To remedy that issue, the first part of the proposal (section 4.1) calls for the cap on all energy bids — including those from natural gas-fired resources — to be raised from $1,000/MWh to $2,000. 

“This proposal would ‘uncap the DEB’ for all resources” in both the day-ahead and real-time markets, CAISO wrote. “In particular, this would allow hydro resources to bid up to a value that reflects the opportunity costs already defined in their DEBs, even when those costs exceed $1,000/MWh.” 

Because the DEB reflects a resource’s “verifiable” cost-based offer, the proposal would comply with Order 831 rules requiring such offers to be capped at $2,000/MWh, CAISO said.

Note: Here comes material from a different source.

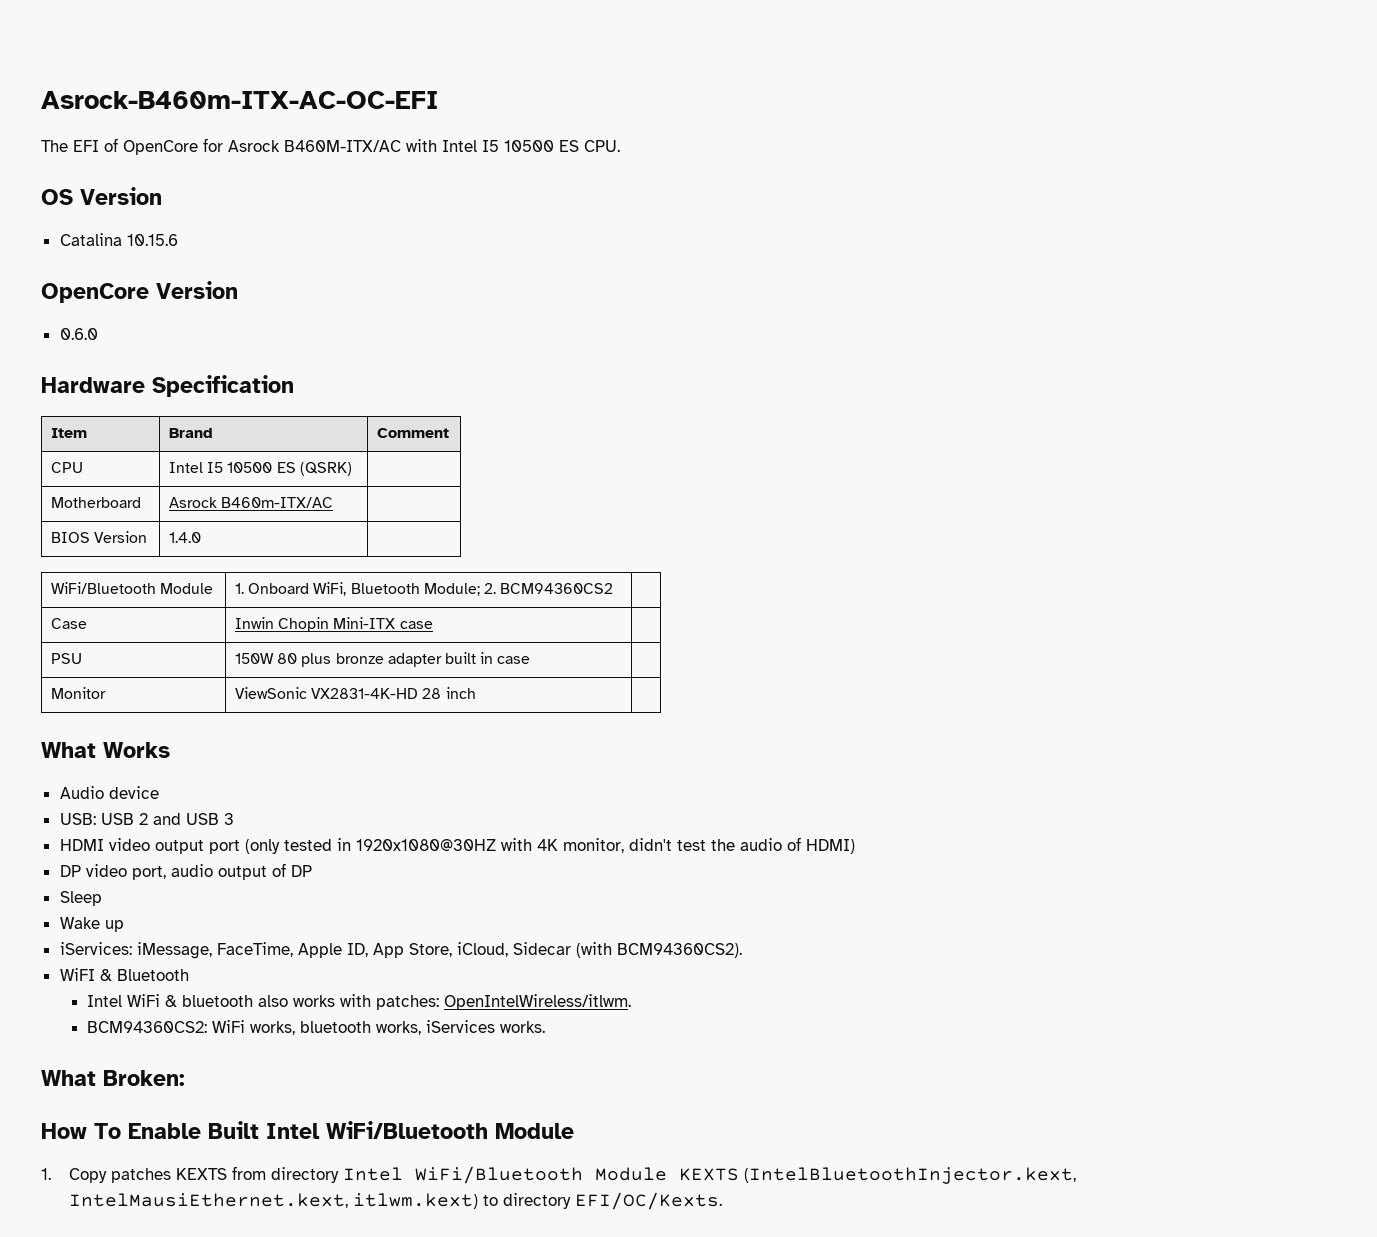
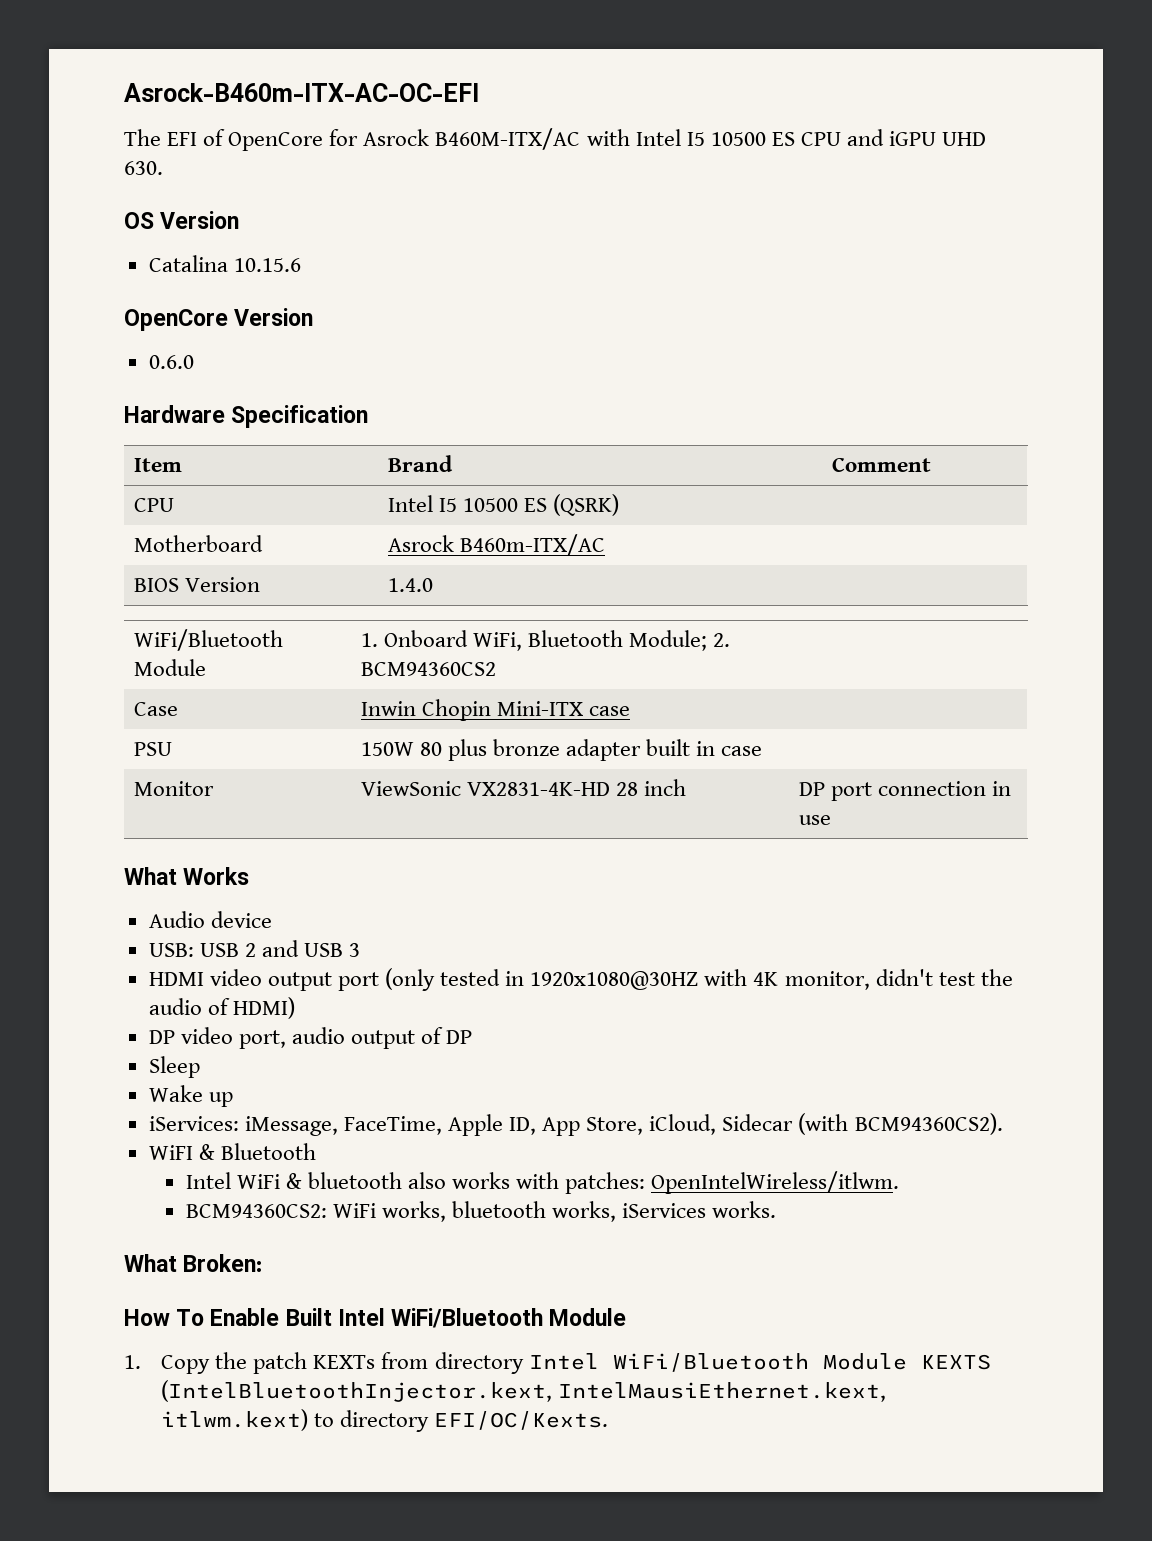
[584,140,620,152] CPU. -> [800,129,987,146] [124,161,163,175] CPU and iGPU UHD 630.
(476, 693) none -> [798,781,1012,801] [798,815,831,825] DP port connection in use
[110,1168,227,1183] patches KEXTS -> [215,1352,376,1374] the patch KEXTs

The plan represents “a process change, not a value change,” because eliminating the $1,000/MWh from the DEB calculation “does not change the basis for calculating marginal reference costs accepted” as the DEB, as outlined in the ISO’s tariff, it said. 

The ISO also attempts to provide assurance that the change won’t mean gas-fired resources will have a free pass to increase their DEBs. 

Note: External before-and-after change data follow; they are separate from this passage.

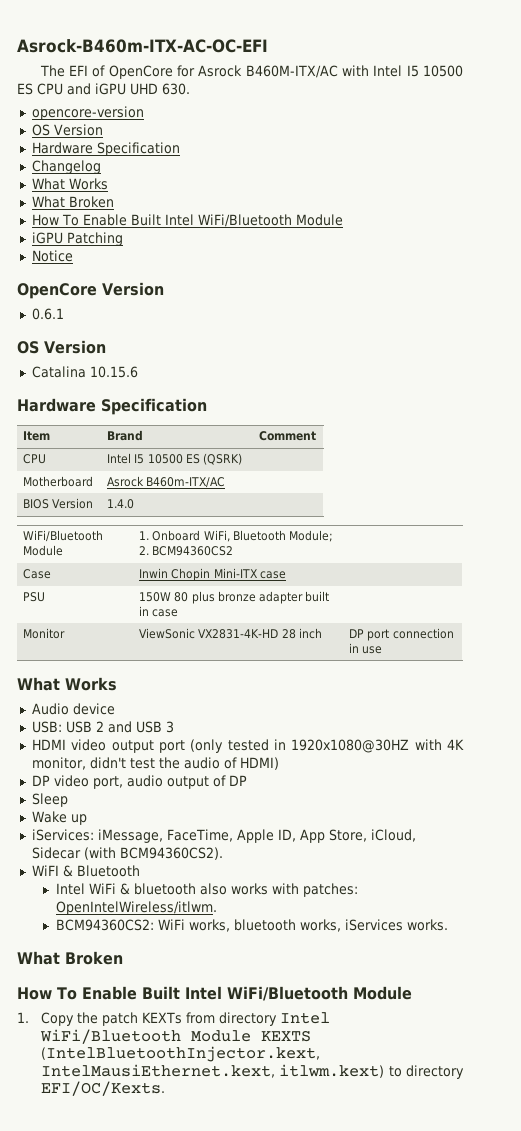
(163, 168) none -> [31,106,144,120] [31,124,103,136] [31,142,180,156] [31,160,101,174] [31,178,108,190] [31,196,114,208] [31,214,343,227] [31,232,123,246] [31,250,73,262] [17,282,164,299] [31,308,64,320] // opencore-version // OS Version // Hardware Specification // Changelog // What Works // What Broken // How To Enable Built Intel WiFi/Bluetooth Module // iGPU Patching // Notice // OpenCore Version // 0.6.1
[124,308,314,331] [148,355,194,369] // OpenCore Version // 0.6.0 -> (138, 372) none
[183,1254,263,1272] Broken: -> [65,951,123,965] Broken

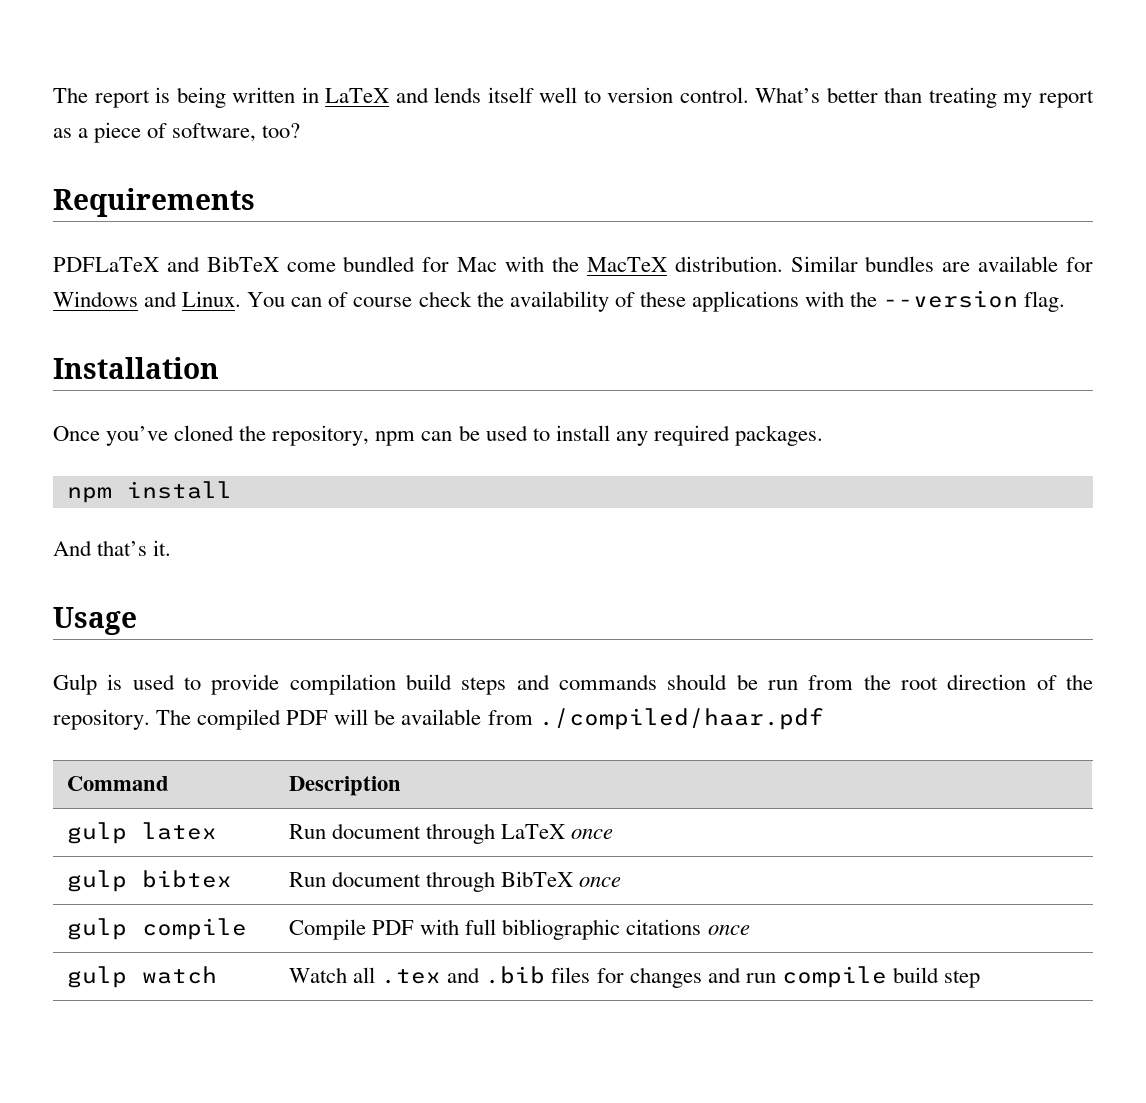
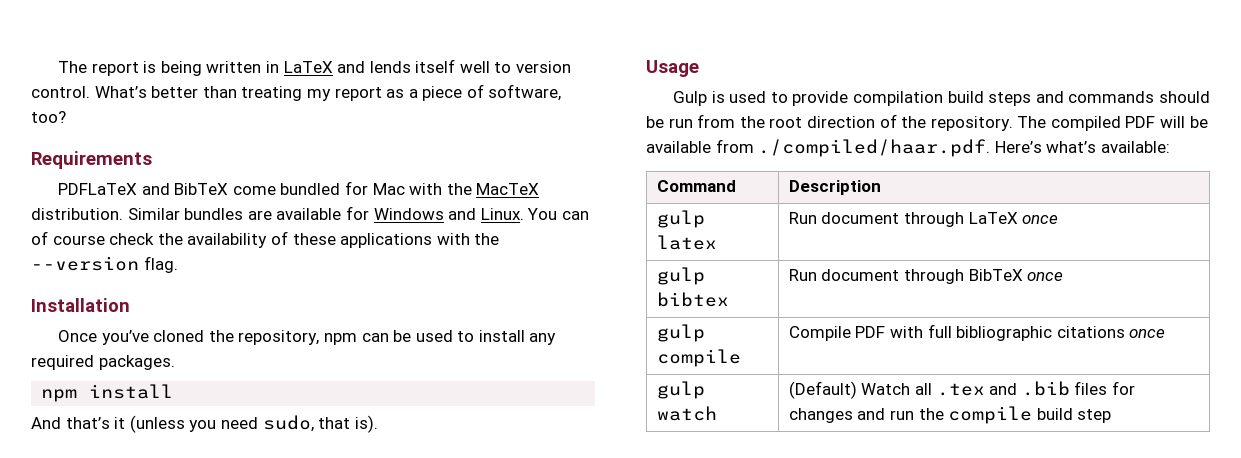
[153,540,172,556] it. -> [114,415,378,433] it (unless you need sudo, that is).
[538,708,824,730] ./compiled/haar.pdf -> [758,139,1170,157] ./compiled/haar.pdf. Here’s what’s available:
(218, 975) none -> [788,381,857,399] (Default)
(776, 978) none -> [918,408,944,420] the

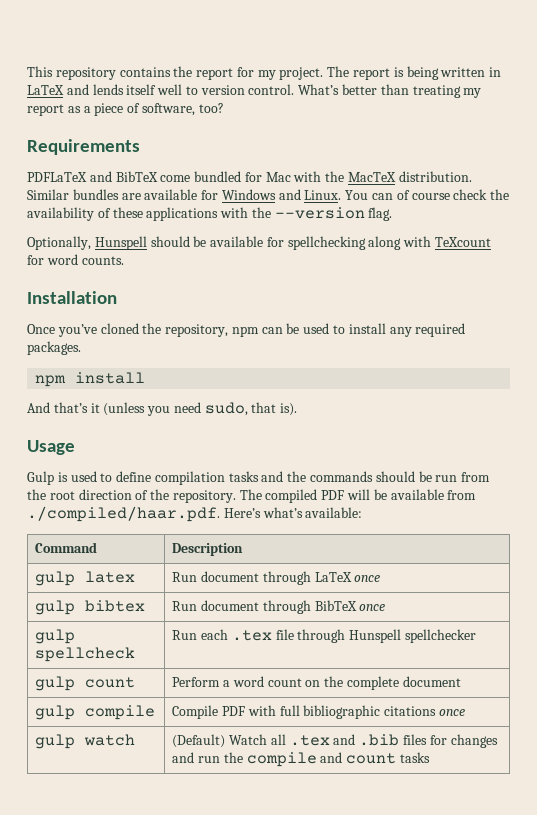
(57, 67) none -> [27,66,324,80] This repository contains the report for my project.
(178, 264) none -> [27,236,492,250] [27,254,124,265] // Optionally, Hunspell should be available for spellchecking along with TeXcount for word counts.
[792,91,1064,106] provide compilation build steps and -> [116,471,307,485] define compilation tasks and the
(1064, 276) none -> [35,629,76,644] [35,647,136,662] [172,629,476,643] [35,676,136,691] [172,676,461,690] // gulp spellcheck | Run each .tex file through Hunspell spellchecker // gulp count | Perform a word count on the complete document
[1036,408,1112,423] build step -> [320,752,430,764] and count tasks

“This proposal would not change the resource-specific parameters defined by any resource’s DEB calculation, but offers value to resources for whom the automated RLCR process is cumbersome or unusable for validating costs above $1,000/MWh,” the proposal says. 

Rules for Storage

But the proposal also explains that the proposed bidding changes cannot apply to battery storage resources in the near term because the technological changes needed to accommodate them cannot be implemented by this summer. 

For that reason, CAISO proposes a second provision (section 4.2) that offers an “interim solution” by modifying market rules to provide storage resources in both the ISO and the WEIM to bid with more flexibility. 

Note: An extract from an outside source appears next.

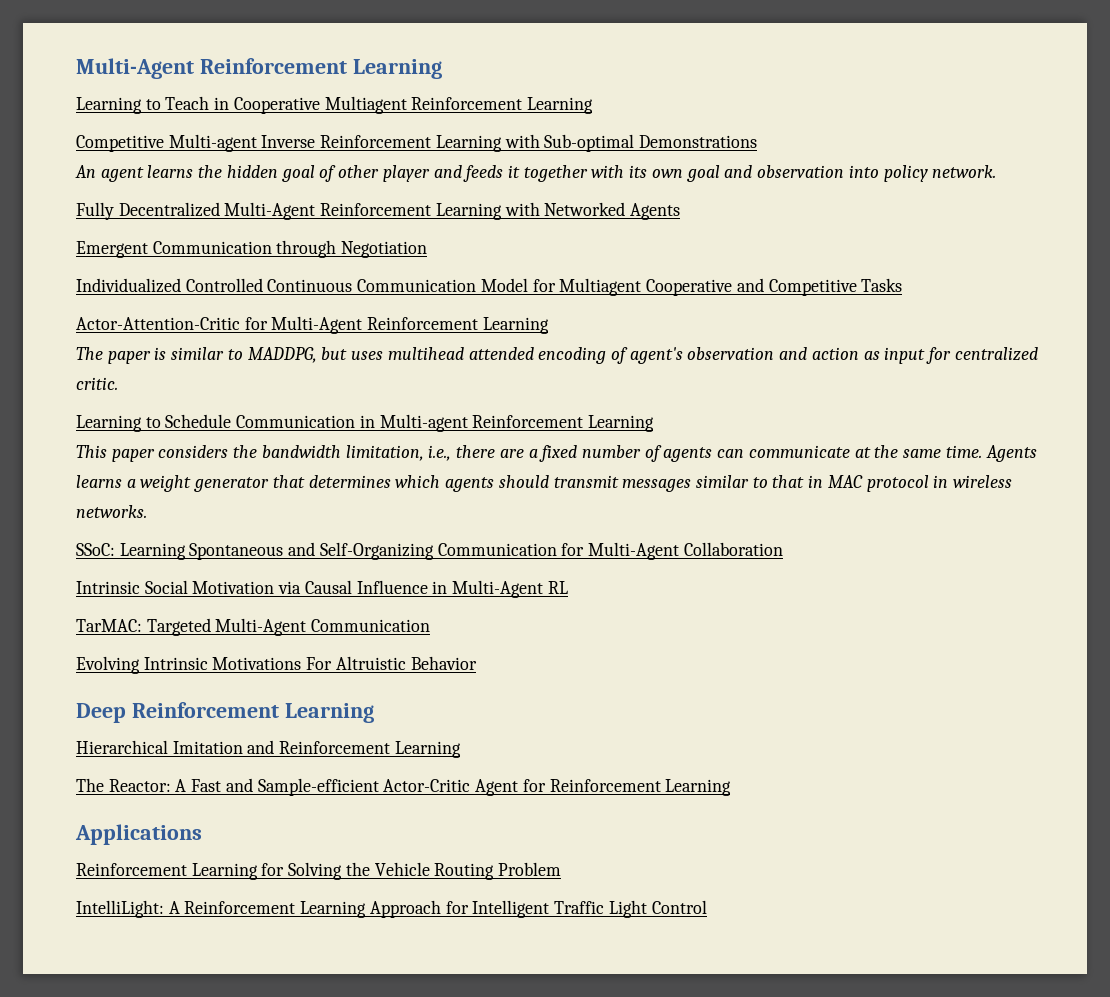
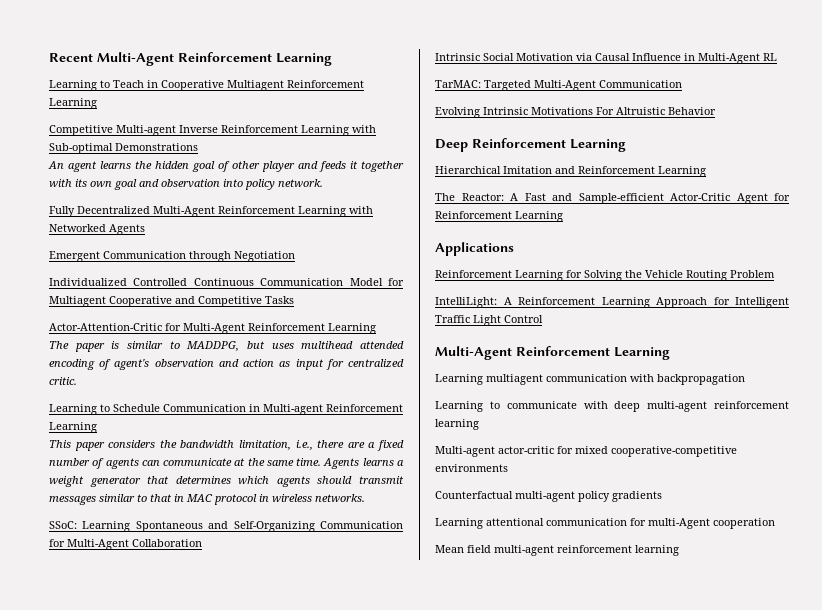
(76, 68) none -> [49,53,93,62] Recent
(707, 907) none -> [435,346,670,360] [435,374,745,385] [435,401,789,412] [435,419,479,430] [435,446,737,457] [435,464,508,472] [435,491,662,502] [435,518,775,529] [435,545,679,556] // Multi-Agent Reinforcement Learning // Learning multiagent communication with backpropagation // Learning to communicate with deep multi-agent reinforcement learning // Multi-agent actor-critic for mixed cooperative-competitive environments // Counterfactual multi-agent policy gradients // Learning attentional communication for multi-Agent cooperation // Mean field multi-agent reinforcement learning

“The additional flexibility allows these resources to reflect intraday opportunity costs not fully captured by the existing storage DEB, and allows storage resources to unlock the benefit of the uncapped DEB value as a cushion in the event of market power mitigation,” the proposal says. 

Under the plan, instead of using a storage resource’s uncapped DEB to formulate a bid, the proposal calls for using the market’s maximum import bid price (MIBP) — set by bilateral market prices outside CAISO — as a proxy for the resource’s “verifiable opportunity costs.” 

“The ISO proposes to allow storage resources to bid up to the higher of the MIBP’s fourth-highest calculated hourly value and the highest cost-verified bid when either of those values rise above $1,000/MWh,” allowing those resources to manage their state of charge (SOC) through economic bids. 

“Functionally, this proposal ensures four hours of SOC, which correlates to the typical sizing of the existing battery fleet, is available for use across net-peak hours, aligns with the day-ahead schedules and accurately values the storage resources’ opportunity costs,” the proposal says. 

MSC Endorses

CAISO’s Market Surveillance Committee endorsed the proposal in a 3-0 vote during its meeting May 15.  

Committee members said that, for them, concerns about reliability trumped those about market power. 

“I would say on balance, we’re more worried about the depletion of storage than we are about the questions of system market power at this point,” said James Bushnell, professor in the Department of Economics at the University of California, Davis. 

Kyle Navis, a senior analyst with the California Public Utilities Commission’s Public Advocates Office, expressed concern about letting batteries bid above the cap and warned the proposal was advancing too quickly. 

“I want to say that Cal Advocates agrees that the problem statement guiding this initiative is a valid concern that needs to be addressed,” Navis said. “At this particular point, our fundamental overarching concern is that the expedited interim solution for summer 2024 has been too rushed and is not ready for adoption and creates significant cost risks.” 

Michele Kito, CPUC regulatory analyst, expressed myriad concerns with the proposal, including a contention that the new bid calculation used for storage resources would represent a price based on a “thinly traded” bilateral market rather than a true opportunity cost for those resources.